腕力と耐久力に振ったタンク型の前衛。後衛陣まで敵の侵入を許さない覚悟の型だ。
ゴルトスが腕力と耐久ならば、歌世は素早さだ。
「歌世ねーさん。ちょっと背負って下さい!」
そう言って、黒井が背に飛び乗ってくる。それを抱えて、歌世は跳躍した。
動きが鈍い。重量ペナルティの影響だ。
「あんた、重い」
「すぐ降りますよ」
そう言うと、黒井は降りて行く。そして、弓に矢をつがえて射始めた。
ゴルトスの腕が痙攣している。
歌世は龍に飛びかかって、その急所。後頭部へと短剣の刃を進めた。
一回目は、短剣が弾かれた。二回目は、肉に刃の先端が埋まった。五回目は、刃が根本まで埋まった。
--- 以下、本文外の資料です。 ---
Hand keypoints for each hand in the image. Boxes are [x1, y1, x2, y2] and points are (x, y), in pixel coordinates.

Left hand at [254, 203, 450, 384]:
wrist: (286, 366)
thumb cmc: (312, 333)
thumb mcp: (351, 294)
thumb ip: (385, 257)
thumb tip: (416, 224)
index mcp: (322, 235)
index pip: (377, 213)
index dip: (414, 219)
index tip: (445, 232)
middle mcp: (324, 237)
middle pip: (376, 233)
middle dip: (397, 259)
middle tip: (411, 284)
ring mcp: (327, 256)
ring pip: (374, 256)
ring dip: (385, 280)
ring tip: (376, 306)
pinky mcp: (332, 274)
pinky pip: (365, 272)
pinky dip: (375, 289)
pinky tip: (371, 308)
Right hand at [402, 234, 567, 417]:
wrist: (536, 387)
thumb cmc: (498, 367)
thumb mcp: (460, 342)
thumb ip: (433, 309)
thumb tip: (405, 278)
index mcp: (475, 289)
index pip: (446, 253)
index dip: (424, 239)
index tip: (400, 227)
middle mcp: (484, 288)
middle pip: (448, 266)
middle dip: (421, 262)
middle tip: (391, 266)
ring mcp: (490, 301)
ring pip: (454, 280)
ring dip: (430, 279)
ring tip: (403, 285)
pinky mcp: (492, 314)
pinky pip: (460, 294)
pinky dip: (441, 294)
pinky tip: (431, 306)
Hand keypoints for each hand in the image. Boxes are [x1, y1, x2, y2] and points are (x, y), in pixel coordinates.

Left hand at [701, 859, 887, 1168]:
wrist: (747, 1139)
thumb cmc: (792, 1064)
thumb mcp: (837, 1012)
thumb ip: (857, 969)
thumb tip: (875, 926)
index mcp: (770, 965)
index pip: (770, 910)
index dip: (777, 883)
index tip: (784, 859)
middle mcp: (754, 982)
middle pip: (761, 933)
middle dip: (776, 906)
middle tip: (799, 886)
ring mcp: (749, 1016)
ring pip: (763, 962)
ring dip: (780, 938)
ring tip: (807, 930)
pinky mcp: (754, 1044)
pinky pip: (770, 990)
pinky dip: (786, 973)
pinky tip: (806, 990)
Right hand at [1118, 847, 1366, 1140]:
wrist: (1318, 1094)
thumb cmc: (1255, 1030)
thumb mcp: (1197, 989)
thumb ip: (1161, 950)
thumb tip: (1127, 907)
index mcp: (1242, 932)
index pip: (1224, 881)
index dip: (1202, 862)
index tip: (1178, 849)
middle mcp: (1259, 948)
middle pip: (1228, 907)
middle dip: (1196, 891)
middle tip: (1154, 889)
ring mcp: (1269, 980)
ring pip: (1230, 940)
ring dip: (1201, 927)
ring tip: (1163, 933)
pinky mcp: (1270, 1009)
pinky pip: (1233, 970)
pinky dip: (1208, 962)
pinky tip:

タイダルドラゴンはその度、苦しげに体をよじっている。しかし、歌世の攻撃は正確だ。
「やった……?」
歌世は短剣を放して、後ろへと飛ぶ。
しかし、敵は消えなかった。むしろ、勢いを増してゴルトスを押して行く。
その浮いている下の地面に、魔法陣が浮かび上がった。
「やばい、魔法、来るぞ! 誰か、それなりのダメージ入れろ!」
歌世は飛びかかって、短剣を引き抜き、下ろす。しかし、遅かった。
どこからともなく寄せてきた波が歌世達を一斉に押し流した。
自由になったタイダルドラゴンは、歌世達を各個撃破していく。
「……こりゃあ強いや」
歌世は倒れて天井を仰ぎ、思わず呟くように言っていた。
「だから言ったろう。強いと」
ゴルトスが、放心しきったような口調で言う。既に、負けたようだった。
「けど、挑んで良かった。攻略法は、見えた」
「絶対に勝てない敵ではないな。それは、実感としてわかった」
「レベルを上げて、二度目のチャレンジをしよう。しばらくはレベル上げだ」
「そうだな……。特に、異論はないよ」
「愁傷だとなんだか怖いな」
「馬鹿言え、俺は素直だ」
「二人が諦めないなら、私が諦めるわけにはいかないね」
六花が穏やかな口調で言う。
「微力ですが俺もいますぜ」
黒井が賑やかすように言う。
皆の心は、確かに一つになっていた。